Branka Bakšić Mitić (Бранка Бакшић Митић; born August 1961) is a Croatian humanitarian activist. Her work is primarily focused on the underdeveloped and depopulated villages of Banovina region. She has been an elected representative of the Serbs of Croatia in Glina since 2017. Her work attracted significant public attention in the aftermath of the 2020 Petrinja earthquake.

==Early life==
Branka Mitić was born in August 1961 in a Serb family in Zagreb, but grew up in Glina. Her father died when she was 10 years old and she grew up with a single mother. She is married to Dinko Bakšić, who is a Croat and the brother of former mayor of Glina, Milan Bakšić. She has a daughter, Maja, and a granddaughter, Andreja. At the beginning of the Croatian War of Independence, Bakšić Mitić was in Germany together with family where she stayed for some time before moving to Zagreb. In 2010, she moved back to Glina.

==Public work in Glina==

Since the 2017 Croatian local elections, she is the deputy mayor of the town of Glina, elected as a representative of the Serb national minority. Due to an unwillingness to cooperate on Glina mayor's part, Bakšić Mitić described her elected function as lacking any powers.

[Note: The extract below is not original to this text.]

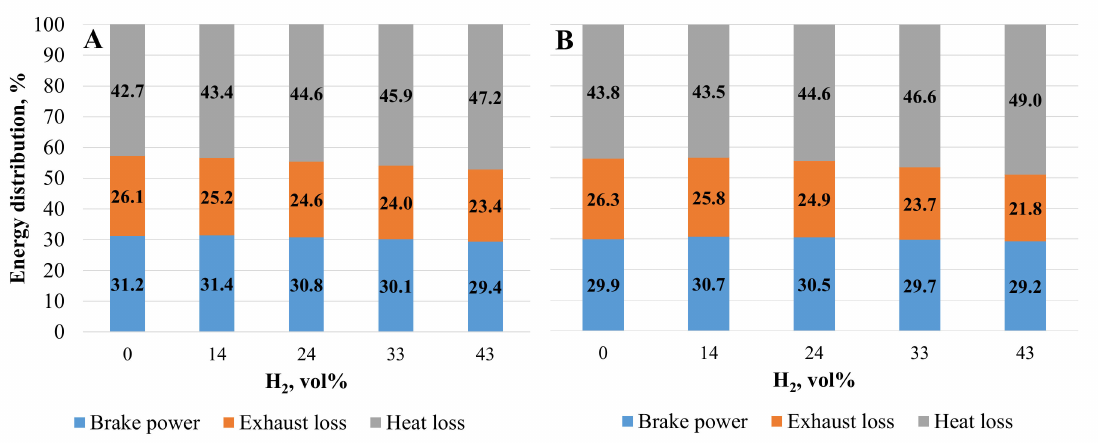
Figure 9. Energy distribution. ( A )—with optimal ST for the mixture; ( B )—with optimal CNG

Bakšić Mitić is a 2019 recipient of the Ponos Hrvatske (Pride of Croatia) award, given by the 24sata media company. She also received the Strašne žene (Fierce Women) prize from Vox Feminae.

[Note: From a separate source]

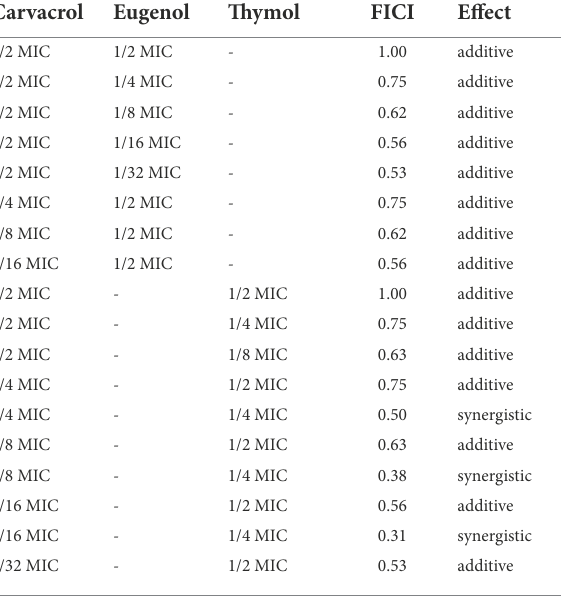
TABLE 4 In vitro effect of carvacrol, eugenol, and thymol combinations on inhibition of Xanthomonas campestris pv. campestris WHRI 3811 growth.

Together with a Croatian Radiotelevision journalist Maja Sever, she started the Ljudi za ljude (People for People) humanitarian initiative in which they organize a collection of humanitarian aid for Banovina in Zagreb.

==2020 Petrinja earthquake==
Branka Bakšić Mitić's work attracted significant public interest in the aftermath of the 2020 Petrinja earthquake. On 3 January 2021, she was a guest on the Sunday prime time Nedjeljom u dva talk show. During his visit to the affected area on 13 January 2021, the President of Croatia Zoran Milanović organized a meeting with three local representatives, which were the mayors of Petrinja and Sisak, and Bakšić Mitić. A prominent writer Miljenko Jergović, in his column for Večernji list, called Branka Bakšić Mitić an "ideal of hard-headed solidarity".

Year after state authorities in Croatia were still failing to significantly advance reconstruction of numerous towns and villages and Bakšić Mitić still keeps on informing media of terrible living conditions and despair of people living in the area.